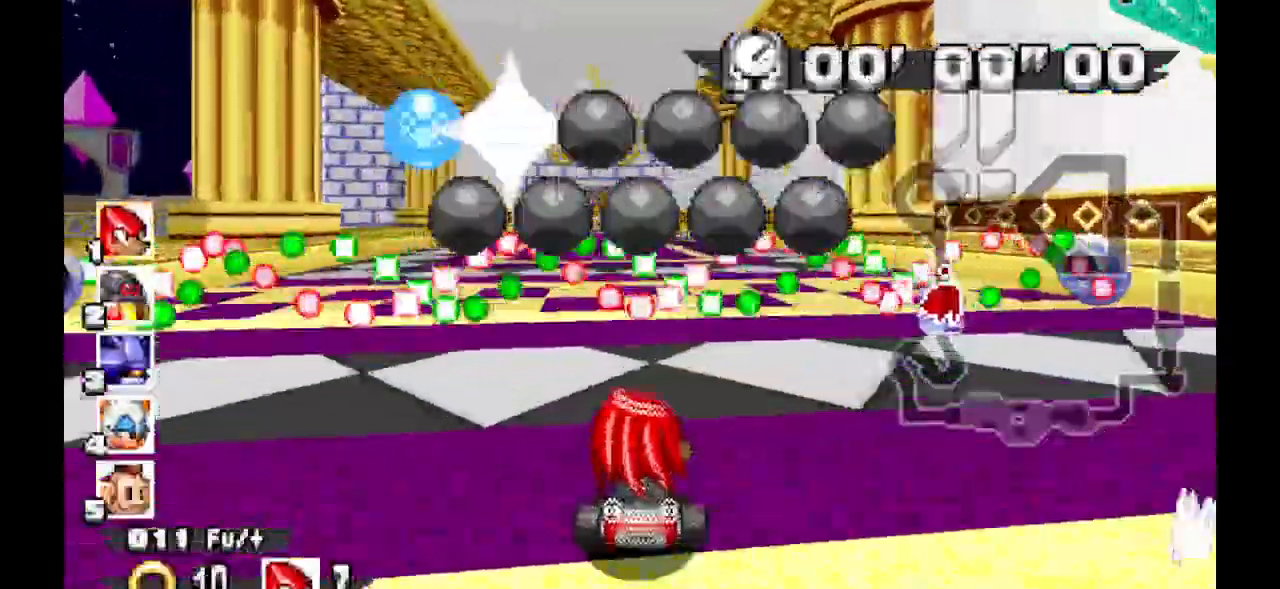
{"dt_ms": 500, "buttons": []}
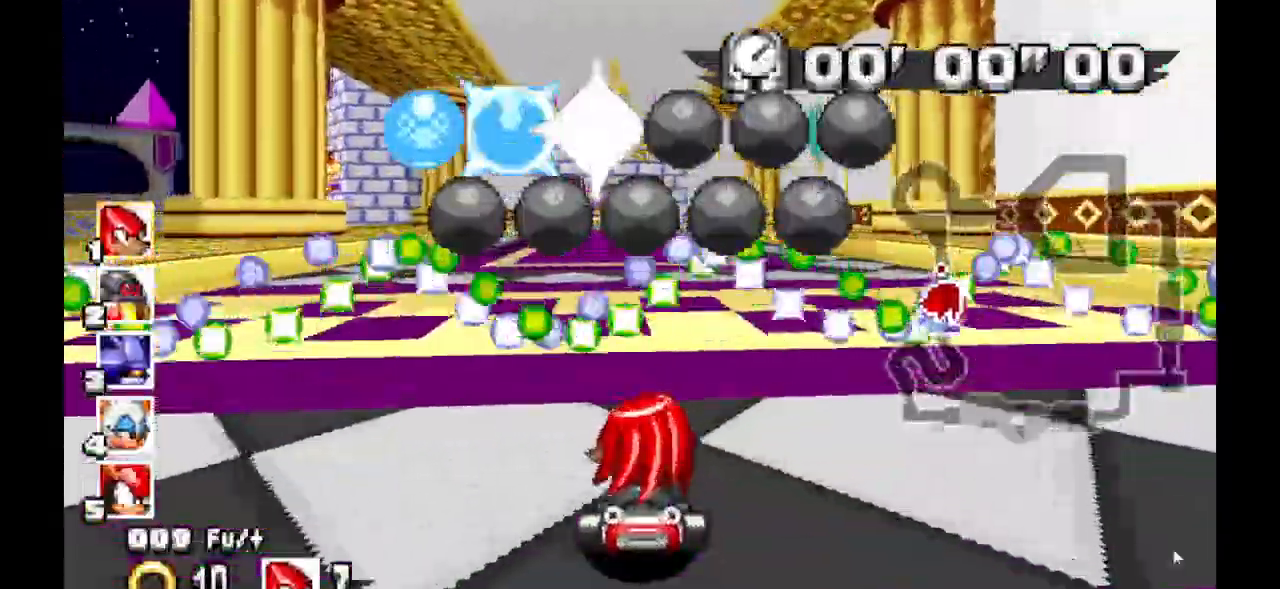
{"dt_ms": 500, "buttons": []}
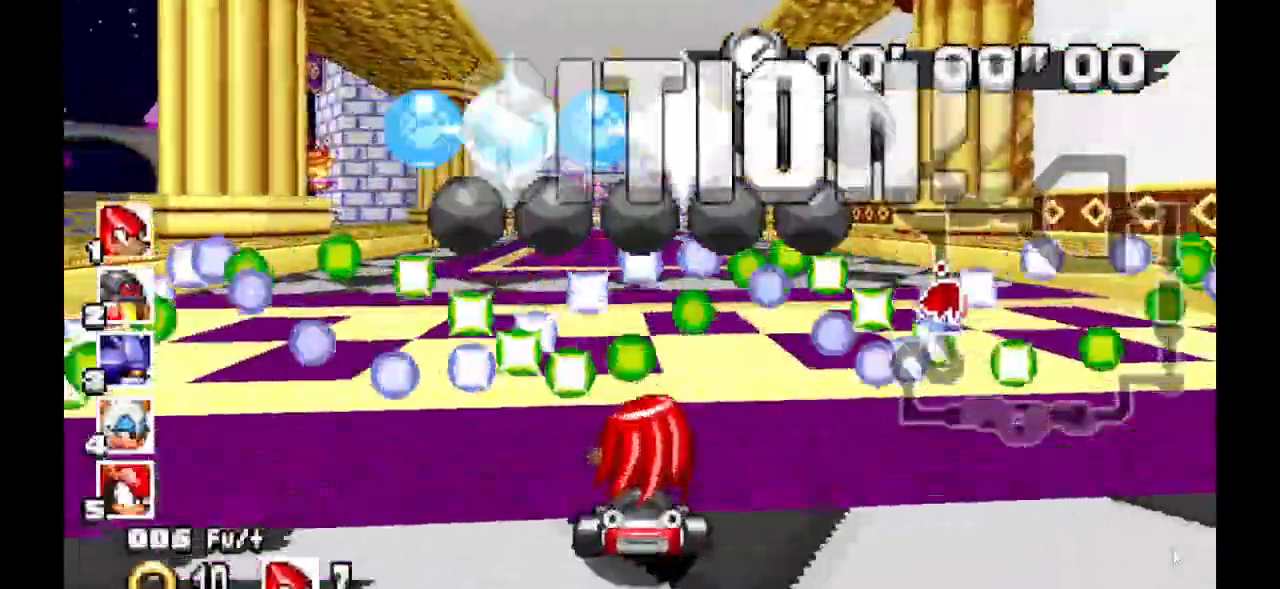
{"dt_ms": 500, "buttons": [], "events": [[167, "A", "down"], [267, "A", "up"]]}
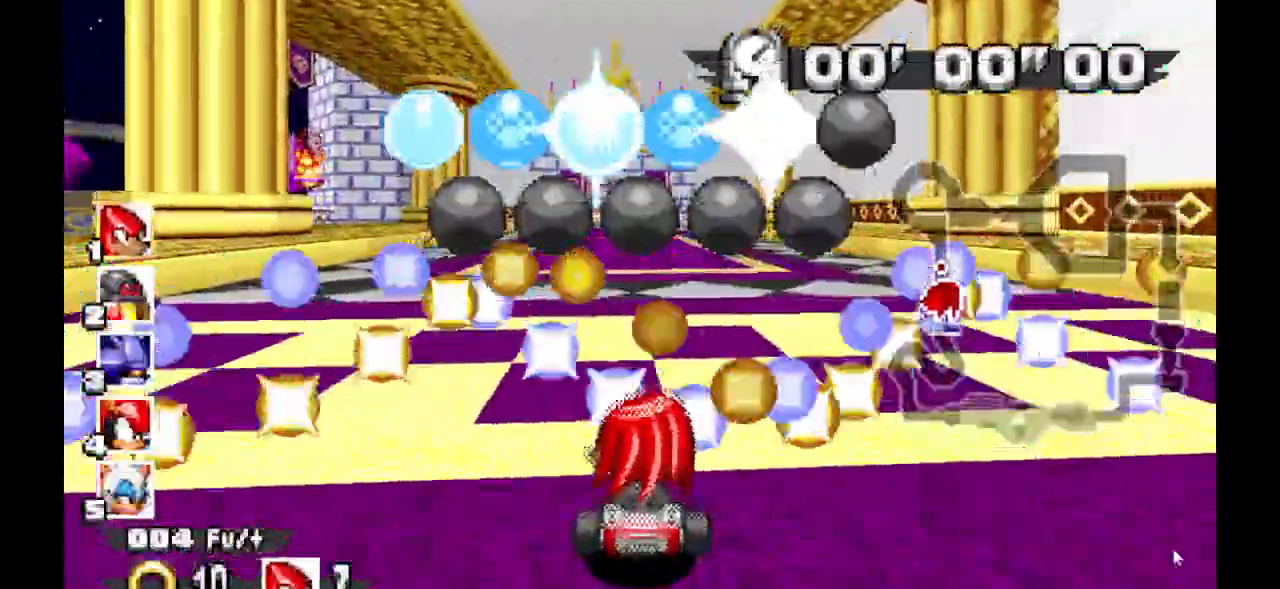
{"dt_ms": 500, "buttons": []}
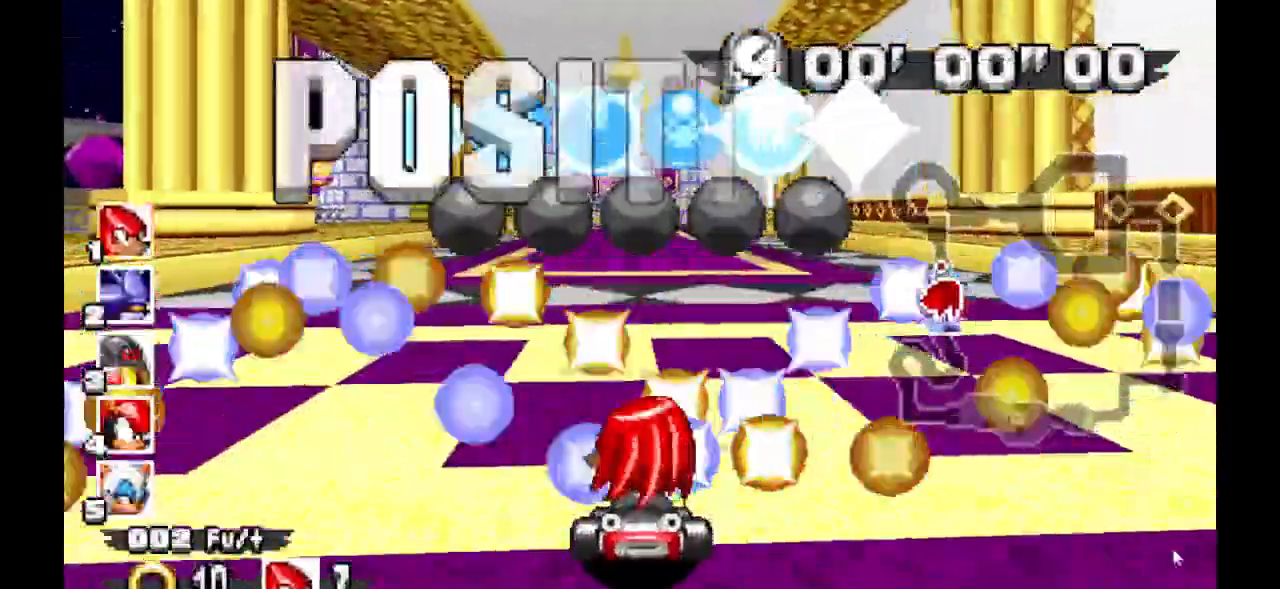
{"dt_ms": 500, "buttons": [], "events": []}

Work order: Images are to be skipped, and each line above is to be returned exactly.

Output below:
{"dt_ms": 500, "buttons": []}
{"dt_ms": 500, "buttons": []}
{"dt_ms": 500, "buttons": [], "events": [[167, "A", "down"], [267, "A", "up"]]}
{"dt_ms": 500, "buttons": []}
{"dt_ms": 500, "buttons": [], "events": []}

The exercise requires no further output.